The exercise is based on a Liberating Structure microstructure called TRIZ.

Here is the briefing for the participants; typically, they have a five-minute timebox to come up with suggestions and observations in a workgroup of three to five people.

  • You are a middle manager in the IT organization, and you believe this Scrum thingy is a fad and will go away—with a little help from your side.
  • Your task: As a team, come up with ideas on how to best sabotage the new Product Owner of the first Scrum Team in your organization.
  • Please note that only legal and culturally accepted practices qualify as a suitable outcome.

Once we accomplish the first part of the exercise—aggregating sabotaging practices—the workgroup then identifies those practices to sabotage Product Owners they have already witnessed, followed by identifying possible ways to counter these practices.

• RAW RECORDS
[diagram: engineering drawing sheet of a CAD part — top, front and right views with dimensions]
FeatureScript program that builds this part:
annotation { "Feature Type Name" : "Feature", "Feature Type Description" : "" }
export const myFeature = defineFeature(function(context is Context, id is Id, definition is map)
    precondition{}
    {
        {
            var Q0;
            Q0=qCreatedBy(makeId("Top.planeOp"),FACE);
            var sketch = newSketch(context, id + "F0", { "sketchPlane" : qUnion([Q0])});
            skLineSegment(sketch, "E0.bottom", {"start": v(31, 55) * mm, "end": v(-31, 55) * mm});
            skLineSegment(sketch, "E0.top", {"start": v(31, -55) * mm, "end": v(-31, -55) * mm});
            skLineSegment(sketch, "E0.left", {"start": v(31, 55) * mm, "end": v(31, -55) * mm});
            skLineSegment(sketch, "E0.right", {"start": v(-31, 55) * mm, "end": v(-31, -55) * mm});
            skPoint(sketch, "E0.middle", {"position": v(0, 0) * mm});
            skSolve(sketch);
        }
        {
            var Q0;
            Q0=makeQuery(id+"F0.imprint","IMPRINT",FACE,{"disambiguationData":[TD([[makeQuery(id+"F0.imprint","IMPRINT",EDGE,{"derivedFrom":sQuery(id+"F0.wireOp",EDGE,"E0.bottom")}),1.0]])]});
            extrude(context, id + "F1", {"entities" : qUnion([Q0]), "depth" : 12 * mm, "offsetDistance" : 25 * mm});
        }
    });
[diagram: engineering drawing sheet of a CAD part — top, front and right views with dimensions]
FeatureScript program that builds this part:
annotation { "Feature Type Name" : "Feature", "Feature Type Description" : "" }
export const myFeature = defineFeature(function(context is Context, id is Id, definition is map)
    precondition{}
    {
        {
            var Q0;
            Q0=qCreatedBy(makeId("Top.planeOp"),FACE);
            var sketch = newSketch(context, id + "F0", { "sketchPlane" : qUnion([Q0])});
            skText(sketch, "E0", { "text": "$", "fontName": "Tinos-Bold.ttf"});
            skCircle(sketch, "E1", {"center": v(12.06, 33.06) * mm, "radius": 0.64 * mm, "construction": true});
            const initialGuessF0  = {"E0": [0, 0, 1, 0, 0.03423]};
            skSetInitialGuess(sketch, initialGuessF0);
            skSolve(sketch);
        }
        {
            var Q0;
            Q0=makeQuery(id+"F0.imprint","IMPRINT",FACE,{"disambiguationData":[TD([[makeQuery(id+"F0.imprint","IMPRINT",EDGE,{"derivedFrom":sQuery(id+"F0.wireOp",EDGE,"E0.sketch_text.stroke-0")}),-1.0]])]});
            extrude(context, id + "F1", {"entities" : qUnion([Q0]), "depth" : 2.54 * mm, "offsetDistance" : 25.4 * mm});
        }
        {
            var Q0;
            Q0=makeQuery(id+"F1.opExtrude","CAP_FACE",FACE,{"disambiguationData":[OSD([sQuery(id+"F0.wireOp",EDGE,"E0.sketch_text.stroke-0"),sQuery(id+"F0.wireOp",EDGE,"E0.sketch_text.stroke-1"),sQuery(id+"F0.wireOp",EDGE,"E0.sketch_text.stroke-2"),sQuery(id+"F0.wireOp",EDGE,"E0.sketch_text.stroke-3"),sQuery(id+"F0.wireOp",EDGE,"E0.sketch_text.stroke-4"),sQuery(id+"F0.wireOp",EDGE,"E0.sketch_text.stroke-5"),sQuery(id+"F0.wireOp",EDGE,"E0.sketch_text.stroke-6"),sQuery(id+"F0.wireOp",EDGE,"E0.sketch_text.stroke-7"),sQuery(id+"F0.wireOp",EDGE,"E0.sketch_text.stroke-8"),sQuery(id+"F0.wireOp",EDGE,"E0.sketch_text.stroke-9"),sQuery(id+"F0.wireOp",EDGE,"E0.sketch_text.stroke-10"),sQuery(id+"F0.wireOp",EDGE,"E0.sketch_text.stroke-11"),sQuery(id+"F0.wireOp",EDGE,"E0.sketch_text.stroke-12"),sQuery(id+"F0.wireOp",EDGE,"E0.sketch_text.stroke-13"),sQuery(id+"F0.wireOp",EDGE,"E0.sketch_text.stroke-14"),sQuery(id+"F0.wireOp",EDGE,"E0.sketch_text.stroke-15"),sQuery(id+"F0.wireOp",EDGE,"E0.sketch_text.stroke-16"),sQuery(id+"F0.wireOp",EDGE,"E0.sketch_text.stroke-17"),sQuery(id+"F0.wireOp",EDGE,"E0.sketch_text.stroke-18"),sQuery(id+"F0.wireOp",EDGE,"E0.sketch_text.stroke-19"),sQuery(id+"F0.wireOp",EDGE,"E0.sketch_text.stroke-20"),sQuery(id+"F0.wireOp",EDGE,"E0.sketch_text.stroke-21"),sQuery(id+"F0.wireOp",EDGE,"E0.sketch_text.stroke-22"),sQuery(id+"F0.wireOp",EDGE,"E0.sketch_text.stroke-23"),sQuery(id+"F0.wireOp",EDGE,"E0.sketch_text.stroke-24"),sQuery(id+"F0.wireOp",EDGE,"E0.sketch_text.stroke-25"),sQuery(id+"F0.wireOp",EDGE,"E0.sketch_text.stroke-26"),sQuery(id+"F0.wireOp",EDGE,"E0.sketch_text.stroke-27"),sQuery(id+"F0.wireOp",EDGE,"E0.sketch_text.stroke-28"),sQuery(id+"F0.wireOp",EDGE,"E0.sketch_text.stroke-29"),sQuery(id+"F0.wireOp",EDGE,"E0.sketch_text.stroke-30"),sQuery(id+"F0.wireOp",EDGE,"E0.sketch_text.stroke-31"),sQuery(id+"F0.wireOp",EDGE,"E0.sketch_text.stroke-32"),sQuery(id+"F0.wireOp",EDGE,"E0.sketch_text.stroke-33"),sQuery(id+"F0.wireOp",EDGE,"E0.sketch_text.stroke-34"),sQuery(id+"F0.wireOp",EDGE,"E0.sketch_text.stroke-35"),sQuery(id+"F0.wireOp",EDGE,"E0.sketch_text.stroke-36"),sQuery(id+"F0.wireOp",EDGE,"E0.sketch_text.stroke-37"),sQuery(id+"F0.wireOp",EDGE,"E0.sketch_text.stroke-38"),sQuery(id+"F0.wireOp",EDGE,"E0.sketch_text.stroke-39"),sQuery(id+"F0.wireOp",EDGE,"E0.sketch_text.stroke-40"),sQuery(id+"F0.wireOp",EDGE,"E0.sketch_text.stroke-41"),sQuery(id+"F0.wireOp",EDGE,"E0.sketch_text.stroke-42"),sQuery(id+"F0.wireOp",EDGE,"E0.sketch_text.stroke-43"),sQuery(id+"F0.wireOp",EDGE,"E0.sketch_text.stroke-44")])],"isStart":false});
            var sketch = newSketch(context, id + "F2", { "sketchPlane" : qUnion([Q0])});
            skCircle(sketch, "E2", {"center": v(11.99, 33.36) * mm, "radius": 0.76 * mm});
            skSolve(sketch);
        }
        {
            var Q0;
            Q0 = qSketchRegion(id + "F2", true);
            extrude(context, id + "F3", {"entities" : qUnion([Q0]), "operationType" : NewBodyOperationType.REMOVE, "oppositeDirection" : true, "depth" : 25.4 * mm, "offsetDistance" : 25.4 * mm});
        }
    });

• GIVEN TASK
Pick up the text about the TRIZ exercise for sabotaging a Product Owner and keep writing it from its final sentence. The records have nothing to do with what comes next.

• OUTPUT OF THE EXERCISE
I categorized the results from the before-mentioned classes into eight groups:

1. Messing with the Scrum Framework in General

The first category of how to best sabotage a Product Owner is generally about disqualifying Scrum itself as a helpful framework or introducing changes to conflict with the first principles of Scrum:

  • Ignore the autonomy of the Product Owner in general.
  • Bypass the Product Owner and talk directly to the Developers.
  • Product Owner has to act as Scrum Master at the same time.
  • Impose traditional project management tasks on the Product Owner.
  • Enforce traditional or waterfall practices within the Scrum framework; for example, insist on approving Increments.
  • Isolate the Scrum team by applying “old” processes at the interface between the Scrum team and the rest of the organization.
  • Organize important stakeholder meetings in parallel to Sprint Reviews.
  • Ensure that critical stakeholders are never available for the Product Owner.
  • Set hard timelines or milestones.
  • Insist on all projects being accomplished within a fixed time, scope, and budget setting.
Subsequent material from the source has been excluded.